Working in partnership

Only underfloor heating can compliment the energy-saving performance of heat pumps. Robert Ewels examines the best route to successful installation and commissioning

The 2010 report by the Energy Saving Trust into the performance of heat pumps in the UK judged that system design, installation and commissioning were critical to their success both in reducing carbon emissions and in reducing costs for users.

Critical to that successful design and installation is the selection of underfloor heating as the heating medium, since it is only underfloor heating which can operate effectively with the low flow and return temperatures generated by heat pumps.

The water circulating within an underfloor heating system is typically between 35º and 45ºC, compared with a traditional temperature of 70-80ºC for radiators meaning that the heat pump works more efficiently. This is due to the heat pump needing less electricity to reach the lower water temperatures required for an underfloor heating compared with a radiator system. Less energy input results in a higher co-efficient of performance (CoP).

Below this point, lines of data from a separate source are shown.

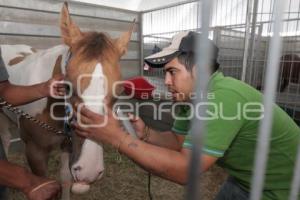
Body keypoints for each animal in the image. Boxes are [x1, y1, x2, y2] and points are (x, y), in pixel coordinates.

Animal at [0, 2, 134, 199]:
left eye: (119, 92)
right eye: (68, 86)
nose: (89, 171)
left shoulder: (67, 145)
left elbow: (65, 178)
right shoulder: (35, 151)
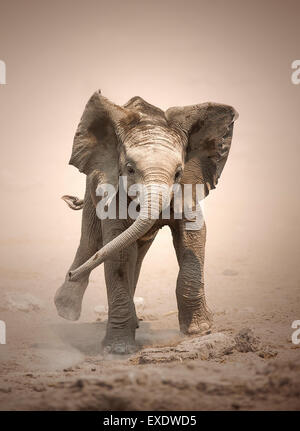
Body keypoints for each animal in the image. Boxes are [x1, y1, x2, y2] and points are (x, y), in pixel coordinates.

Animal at [53, 90, 237, 354]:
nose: (71, 275)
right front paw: (118, 350)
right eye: (129, 169)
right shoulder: (112, 187)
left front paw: (199, 331)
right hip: (91, 186)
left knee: (134, 253)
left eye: (178, 173)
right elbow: (117, 252)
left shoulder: (191, 184)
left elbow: (193, 234)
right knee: (92, 241)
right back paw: (66, 310)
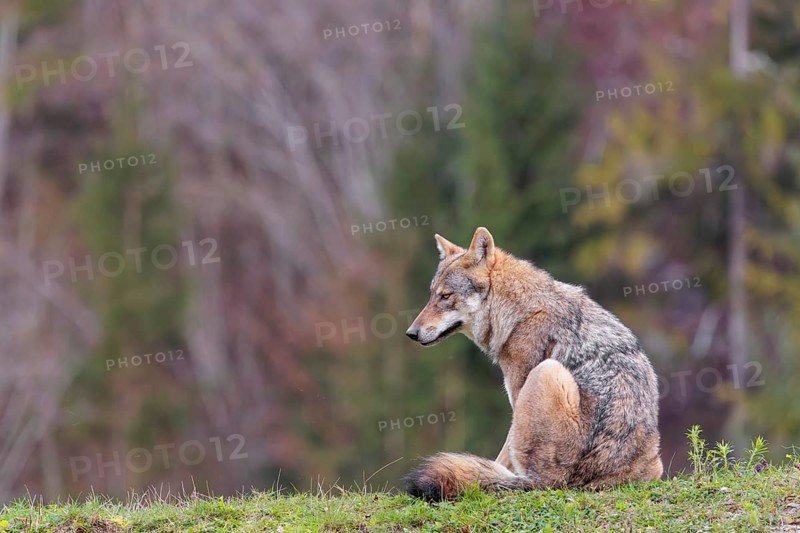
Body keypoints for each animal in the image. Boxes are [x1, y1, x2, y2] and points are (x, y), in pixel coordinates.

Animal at [403, 227, 663, 501]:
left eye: (445, 296)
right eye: (432, 295)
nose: (411, 333)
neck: (517, 312)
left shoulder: (517, 394)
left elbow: (502, 456)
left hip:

The Underfloor Heating Manufacturers’ Association (UHMA) has produced a heat emitter guide for domestic heat pumps which shows that, with a heating circuit flow temperature of 35ºC, a ground source heat pump operates at a likely seasonal performance factor (SPF) of 4.2, whereas with a heating circuit flow temperature of 60ºC, that SPF is reduced to just 2.8.

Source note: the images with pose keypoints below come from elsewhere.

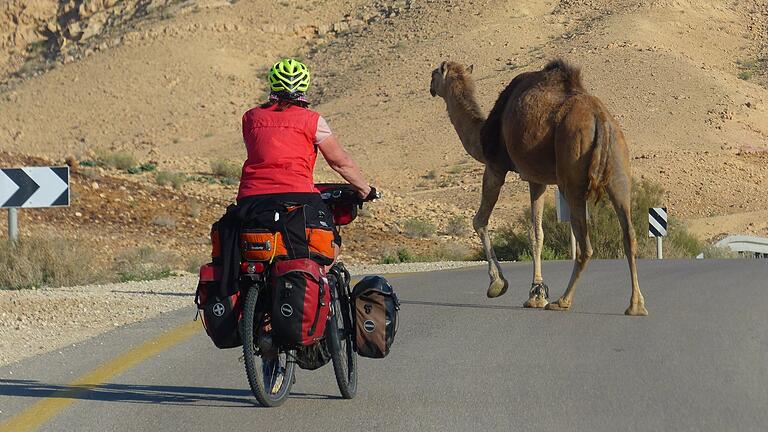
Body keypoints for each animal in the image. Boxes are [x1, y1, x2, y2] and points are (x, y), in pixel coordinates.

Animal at [432, 59, 648, 316]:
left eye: (435, 73)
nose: (430, 86)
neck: (483, 134)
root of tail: (601, 119)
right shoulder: (538, 179)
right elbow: (538, 233)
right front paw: (537, 293)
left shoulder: (496, 166)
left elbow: (481, 221)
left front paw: (499, 284)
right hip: (619, 169)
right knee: (629, 234)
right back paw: (636, 305)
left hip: (572, 175)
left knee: (586, 245)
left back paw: (563, 301)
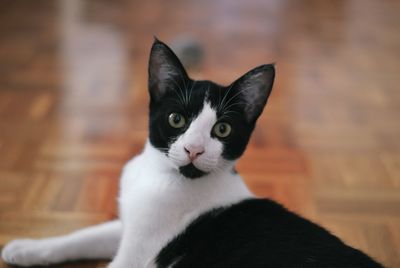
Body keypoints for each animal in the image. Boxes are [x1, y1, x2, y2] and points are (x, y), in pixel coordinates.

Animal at [1, 38, 382, 266]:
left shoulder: (136, 256)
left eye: (222, 129)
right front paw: (26, 247)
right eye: (176, 119)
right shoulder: (132, 225)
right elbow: (85, 235)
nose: (194, 149)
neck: (162, 177)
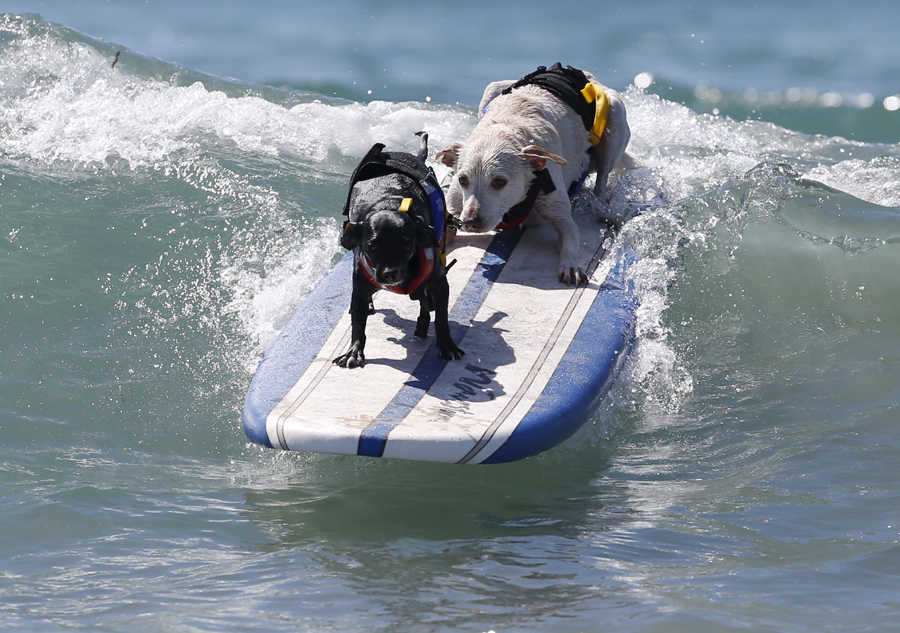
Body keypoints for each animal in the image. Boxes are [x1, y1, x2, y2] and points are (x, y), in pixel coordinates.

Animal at [332, 135, 464, 368]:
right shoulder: (360, 287)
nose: (389, 274)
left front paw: (448, 346)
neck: (389, 204)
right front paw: (354, 351)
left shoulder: (439, 282)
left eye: (406, 245)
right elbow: (358, 323)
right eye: (372, 246)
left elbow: (441, 318)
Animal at [438, 63, 632, 284]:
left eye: (499, 181)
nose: (470, 222)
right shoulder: (455, 208)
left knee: (601, 180)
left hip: (615, 116)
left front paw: (570, 265)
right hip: (492, 88)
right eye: (462, 179)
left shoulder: (560, 213)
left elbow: (571, 234)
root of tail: (585, 75)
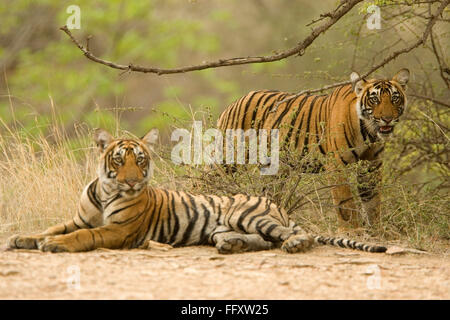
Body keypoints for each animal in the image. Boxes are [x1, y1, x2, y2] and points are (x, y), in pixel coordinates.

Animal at [6, 129, 386, 254]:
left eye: (140, 161)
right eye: (119, 160)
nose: (131, 181)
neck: (106, 190)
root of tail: (277, 205)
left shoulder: (118, 230)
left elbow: (84, 236)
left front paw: (53, 245)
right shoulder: (78, 218)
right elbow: (52, 227)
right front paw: (22, 239)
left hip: (246, 213)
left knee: (294, 236)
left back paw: (294, 244)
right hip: (226, 226)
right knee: (262, 242)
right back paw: (231, 246)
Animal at [216, 68, 410, 228]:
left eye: (394, 98)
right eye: (374, 99)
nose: (387, 119)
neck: (368, 132)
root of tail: (234, 103)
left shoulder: (371, 166)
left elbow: (372, 203)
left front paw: (376, 231)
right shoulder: (336, 164)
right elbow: (345, 202)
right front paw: (352, 231)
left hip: (274, 171)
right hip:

In addition, because it generates radiant heat, underfloor heating is a more efficient and comfortable solution than either radiators or HVAC units which rely on the principle of convection and heating air.

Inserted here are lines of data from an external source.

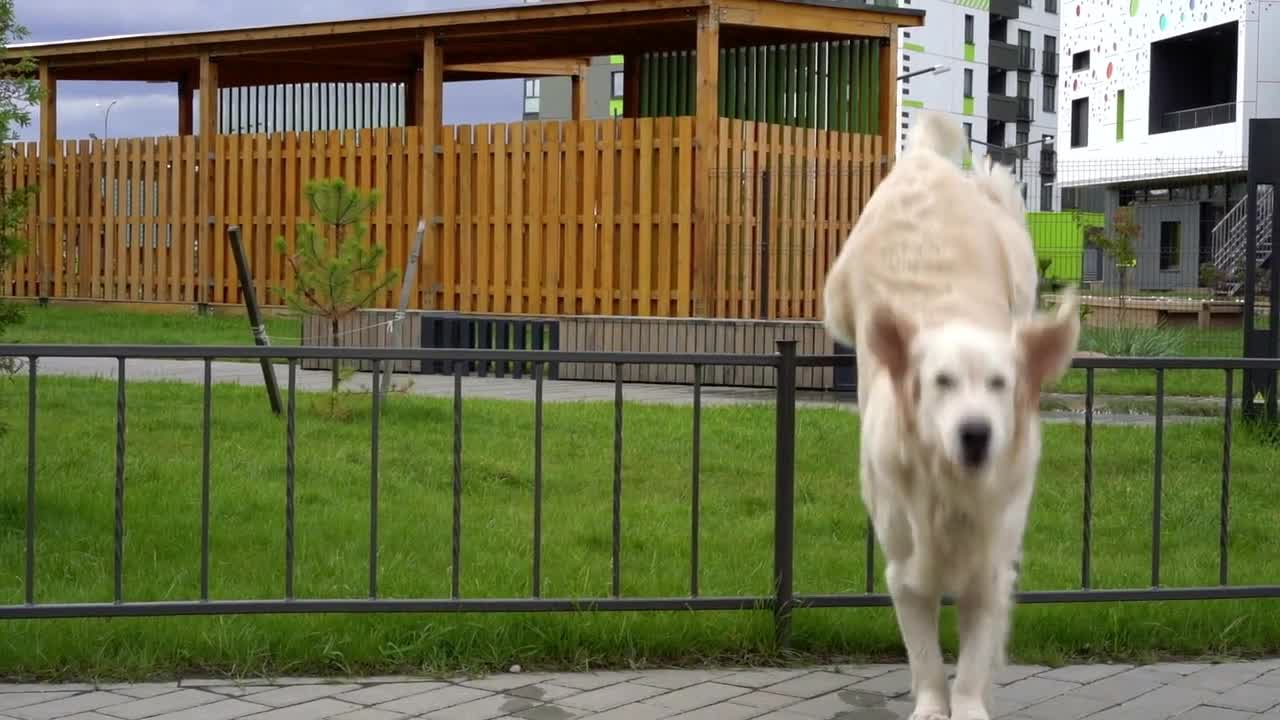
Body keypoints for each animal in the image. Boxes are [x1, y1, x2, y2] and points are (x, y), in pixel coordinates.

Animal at [819, 113, 1080, 717]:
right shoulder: (905, 569)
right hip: (836, 293)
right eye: (941, 382)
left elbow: (974, 661)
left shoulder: (992, 566)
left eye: (1000, 384)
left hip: (1016, 253)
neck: (952, 489)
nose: (975, 434)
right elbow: (927, 659)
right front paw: (931, 704)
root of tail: (922, 158)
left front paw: (968, 703)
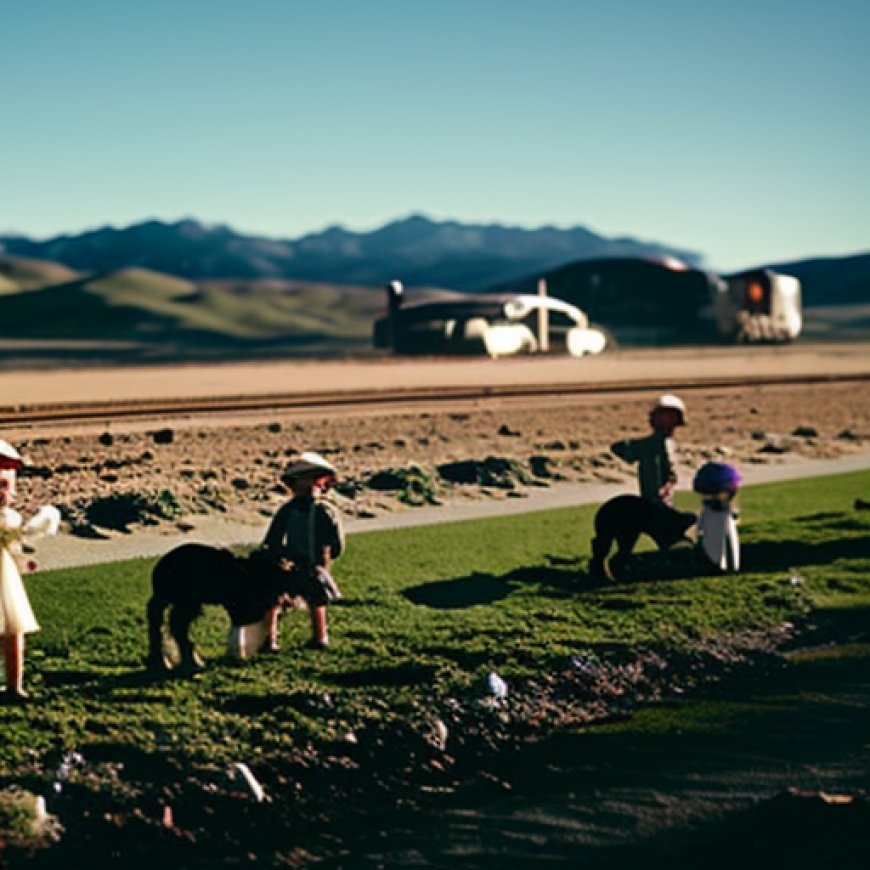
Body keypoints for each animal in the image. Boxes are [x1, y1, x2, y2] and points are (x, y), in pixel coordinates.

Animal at [145, 544, 326, 676]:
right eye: (306, 577)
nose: (322, 595)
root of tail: (160, 570)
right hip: (186, 604)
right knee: (173, 625)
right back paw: (184, 662)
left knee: (163, 621)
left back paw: (163, 661)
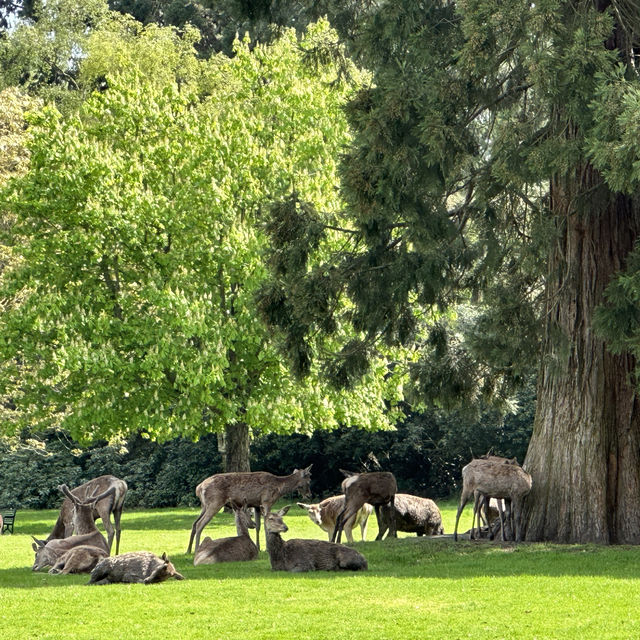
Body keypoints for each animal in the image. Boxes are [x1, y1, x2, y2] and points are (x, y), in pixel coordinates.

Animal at [186, 464, 314, 556]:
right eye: (309, 480)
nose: (309, 495)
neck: (279, 488)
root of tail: (199, 488)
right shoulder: (266, 501)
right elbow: (265, 523)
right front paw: (267, 549)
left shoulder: (256, 505)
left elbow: (258, 526)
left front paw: (259, 547)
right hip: (215, 502)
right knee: (200, 524)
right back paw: (196, 549)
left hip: (204, 505)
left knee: (194, 523)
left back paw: (188, 550)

In a commercial project in particular where underfloor heating is sited within a screeded floor or other surface, the large thermal mass of the floor works to retain that heat and release it smoothly and consistently, concentrating it in the 2m occupied zone.

In contrast, radiators and HVAC units demand a degree of over specification to take into account the fact that to achieve a comfortable temperature of 20-21ºC in the occupied zone, the temperature in the unoccupied zone near to the ceiling is likely to be closer to 28-30ºC. This further reduces the efficiency of a heat pump.

It also inevitably means that those working in the building have warmer heads than feet, contradicting the best practice advice for optimum employee awareness and performance that the feet should be warmer than the head.

Underfloor heating also eliminates the peaks and troughs associated with convected heat when windows or doors are opened and hugely reduces the incidence of dust and allergens being circulated in moving air patterns.

The benefits have been perfectly, if rather extremely, demonstrated by REHAU in Germany where underfloor heating has been installed to replace HVAC units in a 100m long x 20m high aircraft hangar at Munich airport. Previously, the workforce had to work in insulated layers of clothing because the occupied area of the building was always cooler than the roof space and each time the hangar doors were opened there was a sudden and intense dip in temperature.

In contrast, the workforce now only requires insulated clothing when they work at height on a plane. The dip in temperature when the doors are opened is shorter and much less severe.

Compared with specifying heat emitters to partner with a gas-fired boilers, specifying with a heat pump is much more critical since the implications for efficiency are so much greater. As both the Energy Saving Trust and UHMA reports demonstrated, a heat pump which is not matched effectively to the heat emitters will simply use more energy.

For underfloor heating, the key factors to consider are heat losses, floor coverings and whether there is a requirement for heating as well as cooling.

Underfloor heating systems can operate very effectively with a heat pump to provide cooling in the summer or to counter high levels solar gain simply by reversing the flow. With REHAU’s latest set of controls, it is even possible to have auto switching between the two to maintain ideal comfort conditions.

However, there are implications in terms of how the pipework is spaced to optimise the heating and cooling performance and it is advisable to seek advice from the system supplier.

In terms of design considerations, a key recommendation is that a storage buffer vessel is installed between the heat pump and the underfloor system. This not only ensures a minimum flow of water through the heat pump but also ensures that the heat pump is steadily charging the water in the buffer vessel.

A buffer vessel also helps to smooth out the peaks in demand and eliminates the risk of inefficient temperature spikes or overshoots contributing to increased efficiency.

It is always advisable for any installation of underfloor heating with a heat pump to be specified as one complete system. This doesn’t mean choosing a package from one supplier but rather adopting an integrated approach and involving specialist underfloor heating designers at an early stage to consider the overall system performance and not just the performance of individual components in isolation.